● Esercizio breve 1:
Nell'intervista sul lavoro di team, per quali fattori più intimi si aspira all'affinità?
● Esercizio breve 2:
Per favore, prosegui l'intervista sul lavoro di team dal punto in cui si interrompe.

● Estratto del documento:
_____
Heike Bruch, che importanza attribuisce al lavoro di team?
L’importanza del lavoro di team è già notevole oggi e cresce costantemente. Più i compiti da svolgere richiedono flessibilità, creatività e innovazione e più occorre un team composta da profili il più possibile diversi. Tale diversità concerne fattori esterni come l’istruzione, l’origine, il genere o l’età. Mentre per i fattori più intimi come la maniera di approcciarsi, l’ambizione o i valori si aspira all’affinità, perché i valori condivisi rafforzano la collaborazione. Il team in quanto porto sicuro è sempre più importante per i singoli membri che sono confrontati a un aumento della pressione e delle tensioni psichiche. Le persone vogliono sentirsi partecipi e attorniate.

Lei fa ricerca su nuove forme di lavoro all’Università di San Gallo. Come si prospetta il lavoro del futuro?
_____
● Estratto del dataset:
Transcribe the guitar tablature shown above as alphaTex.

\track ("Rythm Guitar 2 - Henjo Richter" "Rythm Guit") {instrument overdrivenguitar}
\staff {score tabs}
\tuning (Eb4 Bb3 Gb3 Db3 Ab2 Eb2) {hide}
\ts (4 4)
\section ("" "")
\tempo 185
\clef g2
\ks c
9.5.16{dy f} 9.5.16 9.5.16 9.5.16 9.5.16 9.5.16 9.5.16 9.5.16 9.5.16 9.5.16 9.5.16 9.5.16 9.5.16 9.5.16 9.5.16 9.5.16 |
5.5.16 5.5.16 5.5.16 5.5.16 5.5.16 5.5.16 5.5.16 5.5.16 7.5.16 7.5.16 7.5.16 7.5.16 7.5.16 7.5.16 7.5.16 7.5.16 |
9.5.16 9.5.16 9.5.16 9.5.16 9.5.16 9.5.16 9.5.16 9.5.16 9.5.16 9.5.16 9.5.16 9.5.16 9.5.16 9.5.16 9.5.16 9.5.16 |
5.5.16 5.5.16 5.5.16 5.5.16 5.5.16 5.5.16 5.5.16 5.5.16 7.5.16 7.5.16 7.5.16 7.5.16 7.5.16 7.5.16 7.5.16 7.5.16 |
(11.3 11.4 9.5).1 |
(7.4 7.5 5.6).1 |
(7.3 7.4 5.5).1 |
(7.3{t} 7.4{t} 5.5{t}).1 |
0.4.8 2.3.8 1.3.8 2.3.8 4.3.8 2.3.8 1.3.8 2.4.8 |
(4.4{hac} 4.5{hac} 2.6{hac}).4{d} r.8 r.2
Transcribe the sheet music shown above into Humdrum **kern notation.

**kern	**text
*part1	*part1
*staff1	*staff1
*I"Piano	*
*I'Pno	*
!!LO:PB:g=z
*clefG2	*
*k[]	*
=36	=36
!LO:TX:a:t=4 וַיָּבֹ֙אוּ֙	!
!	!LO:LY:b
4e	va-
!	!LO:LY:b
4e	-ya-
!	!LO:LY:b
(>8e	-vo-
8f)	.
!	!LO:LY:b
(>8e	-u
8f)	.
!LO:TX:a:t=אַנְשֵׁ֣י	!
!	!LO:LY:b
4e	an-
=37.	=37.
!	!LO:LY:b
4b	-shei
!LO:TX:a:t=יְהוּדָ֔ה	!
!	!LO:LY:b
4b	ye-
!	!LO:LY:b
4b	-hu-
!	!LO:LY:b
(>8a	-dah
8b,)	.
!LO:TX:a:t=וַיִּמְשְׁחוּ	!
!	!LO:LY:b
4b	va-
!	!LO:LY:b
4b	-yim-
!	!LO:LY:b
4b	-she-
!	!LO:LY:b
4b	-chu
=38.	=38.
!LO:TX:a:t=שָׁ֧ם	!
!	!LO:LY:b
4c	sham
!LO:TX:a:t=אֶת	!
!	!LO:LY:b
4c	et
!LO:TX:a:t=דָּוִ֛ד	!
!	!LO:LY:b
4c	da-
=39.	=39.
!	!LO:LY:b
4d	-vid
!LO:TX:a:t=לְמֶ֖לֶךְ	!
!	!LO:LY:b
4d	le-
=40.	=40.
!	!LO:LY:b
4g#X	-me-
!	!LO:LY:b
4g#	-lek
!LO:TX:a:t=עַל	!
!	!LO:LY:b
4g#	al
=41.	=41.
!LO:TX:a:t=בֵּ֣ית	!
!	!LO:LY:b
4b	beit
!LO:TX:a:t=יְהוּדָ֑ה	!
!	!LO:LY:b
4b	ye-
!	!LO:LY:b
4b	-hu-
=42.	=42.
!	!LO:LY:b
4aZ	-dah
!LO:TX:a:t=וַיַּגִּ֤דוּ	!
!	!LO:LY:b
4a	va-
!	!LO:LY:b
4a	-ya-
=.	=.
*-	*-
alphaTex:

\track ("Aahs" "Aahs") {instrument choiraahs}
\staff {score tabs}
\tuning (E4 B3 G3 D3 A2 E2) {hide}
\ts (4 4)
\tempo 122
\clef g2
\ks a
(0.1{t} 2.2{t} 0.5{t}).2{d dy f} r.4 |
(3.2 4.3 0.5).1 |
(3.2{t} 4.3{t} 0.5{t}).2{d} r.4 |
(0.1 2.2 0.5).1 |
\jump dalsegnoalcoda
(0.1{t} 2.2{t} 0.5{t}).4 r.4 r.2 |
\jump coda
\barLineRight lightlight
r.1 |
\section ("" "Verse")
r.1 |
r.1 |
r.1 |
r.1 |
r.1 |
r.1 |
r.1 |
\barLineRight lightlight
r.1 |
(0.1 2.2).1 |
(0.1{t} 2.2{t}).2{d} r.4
_____
● Risposta scritta 1:
La maniera di approcciarsi, l'ambizione e i valori.

● Risposta scritta 2:
È una domanda ardua perché non abbiamo ancora una risposta. Attualmente molte cose sono in pieno rivolgimento. Però si profilano già alcuni modelli prospettivi e altri meno volti al futuro. Vi sono quindi organizzazioni che si preparano molto bene alle nuove forme di lavoro, le cosiddette new work. Queste organizzazioni hanno sviluppato una sana cultura della prestazione, che consente ai collaboratori determinate possibilità di scelta riguardo a dove e quando lavorare e a come comunicare, e allo stesso tempo provano a rafforzare il legame affettivo e l’impegno all’interno del team. In particolare dall’anno scorso, altre imprese adottano invece metodi di condotta che tendono a essere più autoritari: impongono ai loro collaboratori di tornare in ufficio, e controllano insistentemente la performance. Se lo fanno in maniera irrispettosa, è probabile che frustri i collaboratori, che possono percepirlo come una mancanza di fiducia. Attualmente sono dunque in campo diverse forze che spingono in diverse direzioni e non si sa ancora quale sarà l’organizzazione del lavoro in avvenire. A ciò si aggiunge l’interazione con l’intelligenza artificiale come nel caso dei colleghi robot.

Colleghi robot? Cosa bisogna aspettarsi dall’IA?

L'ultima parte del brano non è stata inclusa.